EDITOR’S NOTE: Healthcare attorney David Glaser reported on the CMS final rule’s reference to “shoppable” services during today’s edition of Monitor Monday. The following is his report.

On Nov. 15, the Centers for Medicare & Medicaid Services (CMS) released an advanced copy of a final rule that will require all hospitals in the United States and its territories to publicly release a list of their standard charges for items and services. But the rule goes much farther than that. While it’s safe to assume that there will be litigation to attempt to prevent the rule from taking effect, if that litigation fails, I suspect that years from now, we will look at this rule as having a dramatic impact on the healthcare industry – though as discussed below, I am not sure exactly what that impact will be. 

Note that this is not a Medicare-specific rule. In fact, it appears in Title 45 of the Federal Regulations, the Public Welfare section, not in the usual Title 42, which focuses on Public Health, primarily Medicare and Medicaid. Among the regulation’s requirements, which take effect Jan. 1, 2021, is an obligation to create a machine-readable file that lists all of the standard charges for all items and services.

But the more interesting part of the rule focuses on certain services the rule deems “shoppable.” Shoppable services are those that patients are likely to price out in advance, including labor and delivery, colonoscopy, and hundreds of others laid out in codes detailed in the rule.
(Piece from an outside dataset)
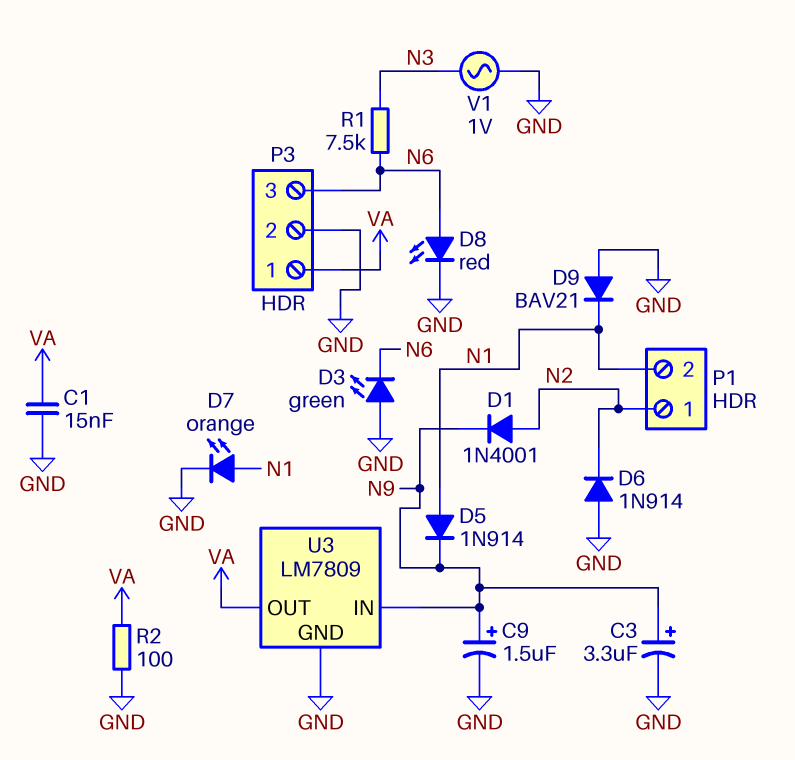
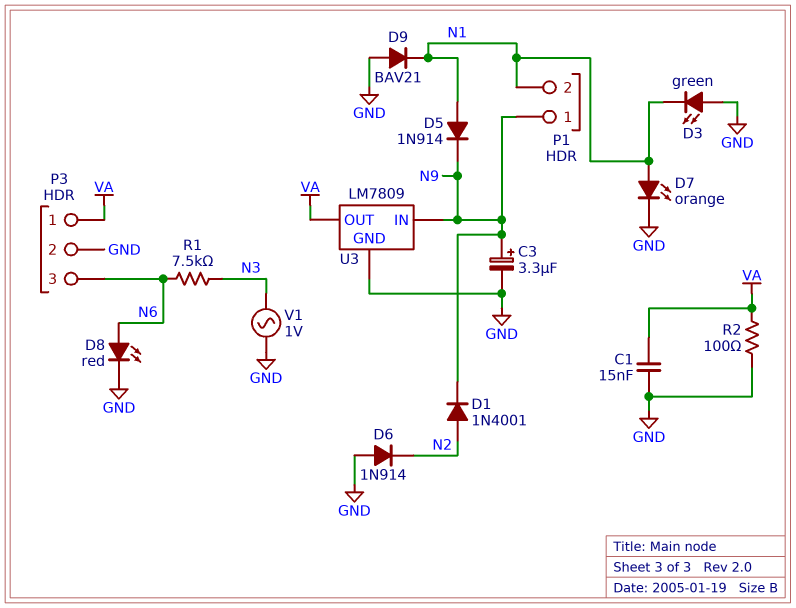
C9: 1.5uF (plus N9, minus GND) -> none
D3: LED green (A GND, K N6) -> LED green (A GND, K N1)
P1 pin 1: N2 -> N9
Hospitals will have two options for making this price data available. They may use an Internet-based price estimation tool that allows a health consumer to get a specific estimate of the fees they will be obligated to pay. Alternatively, the hospital will need to publish a list for each of its shoppable services, which will include information that has historically been highly confidential. In particular, the list must include both the lowest negotiated charge the hospital has with an insurer for each code, and the highest charge that the hospital has negotiated with a payor. It must also list the discounted cash price the hospital will accept. While there may be space to argue this, it seems to me that when the rule refers to the “charge,” it is really referring to the reimbursement received, not the amount billed out on claims. In some cases, the term “charge” is ambiguous. If you send a bill for $100, knowing the insurer will pay you $75, have you billed $100 or $75? Here, the regulation defines “charge” as “the highest (or lowest) charge that a hospital has negotiated with all third-party payors.” In other words, the “charge” is the contracted rate.
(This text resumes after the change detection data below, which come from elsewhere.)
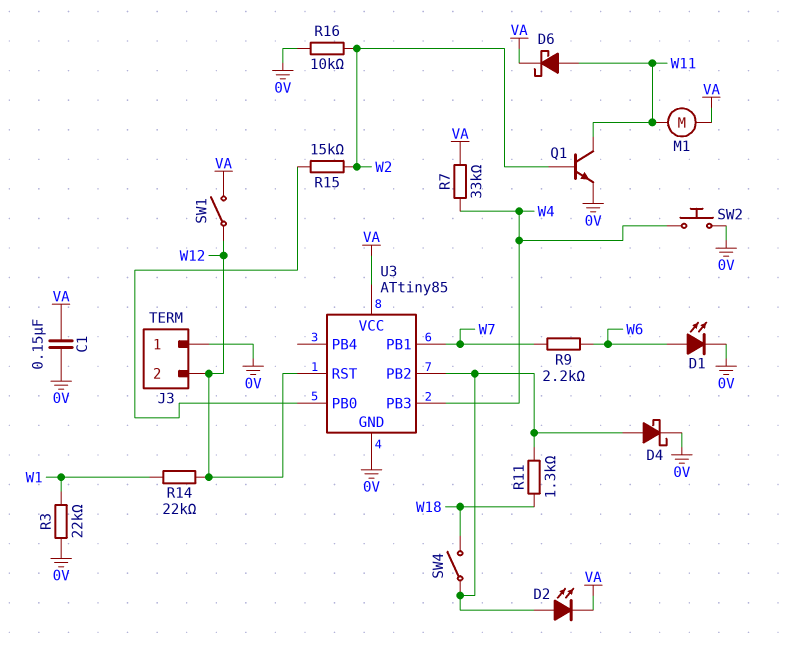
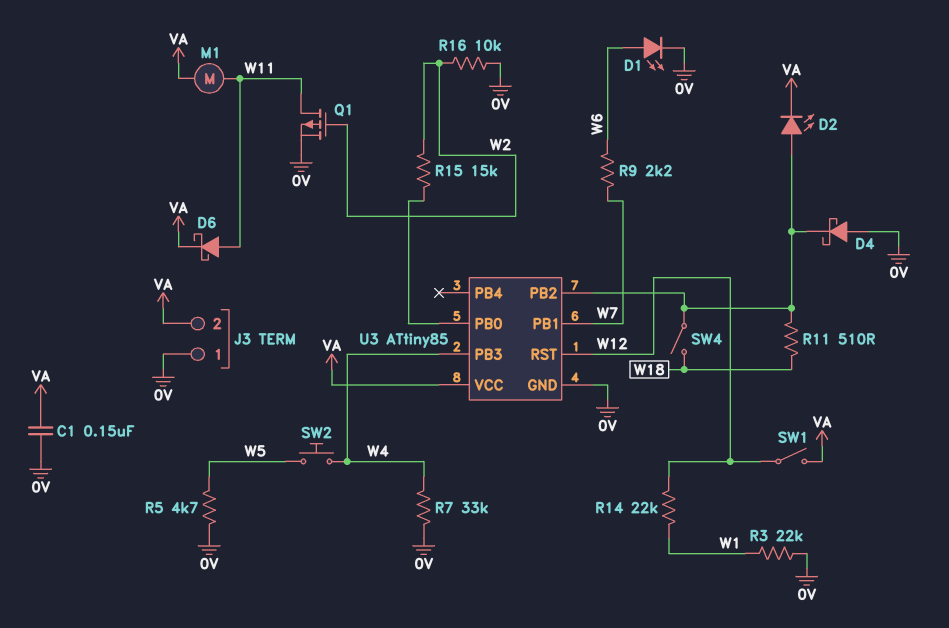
D4: schottky (A U3/PB2, K 0V) -> schottky (A 0V, K U3/PB2)
J3 pin 2: W12 -> VA
Q1: NPN (B W2, C W11, E 0V) -> PMOS (G W2, D W11, S 0V)
R5: none -> 4.7k (0V, W5)
R7: 33k (VA, W4) -> 33k (0V, W4)
R11: 1.3k (U3/PB2, W18) -> 510 (U3/PB2, W18)
SW2: button (0V, W4) -> button (W4, W5)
Hospitals will face an interesting strategic decision. If hospitals choose the option of the price-estimating tool, they can avoid the need to disclose the minimum and maximum negotiated charges for each code. Will hospitals go that route? I suspect that many will. But if not, there will be a bigger and more interesting question: how will the marketplace respond if the agreed payment rates between hospitals and insurers become public? It seems quite likely that there will be less hospital-to-hospital variation in reimbursement. If hospitals know what their competitors are paid, hospitals receiving the lowest reimbursement will seek higher rates. Will they succeed, or will insurers push the rates at highly compensated hospitals down to the lower rates? I wonder if insurers, worried about the former, will object to the rule. I don’t know, but I am certain that this rule will have hospitals deciding whether they’d rather use a pricing tool or be forced to publish their reimbursement rates. Do hospitals all want to know their competitors’ rates? If so, this rule creates an option to legally share that data. 

If the rule isn’t overturned, it will be fascinating to see which options hospitals choose and whether the rule ultimately pushes reimbursement rates up or down.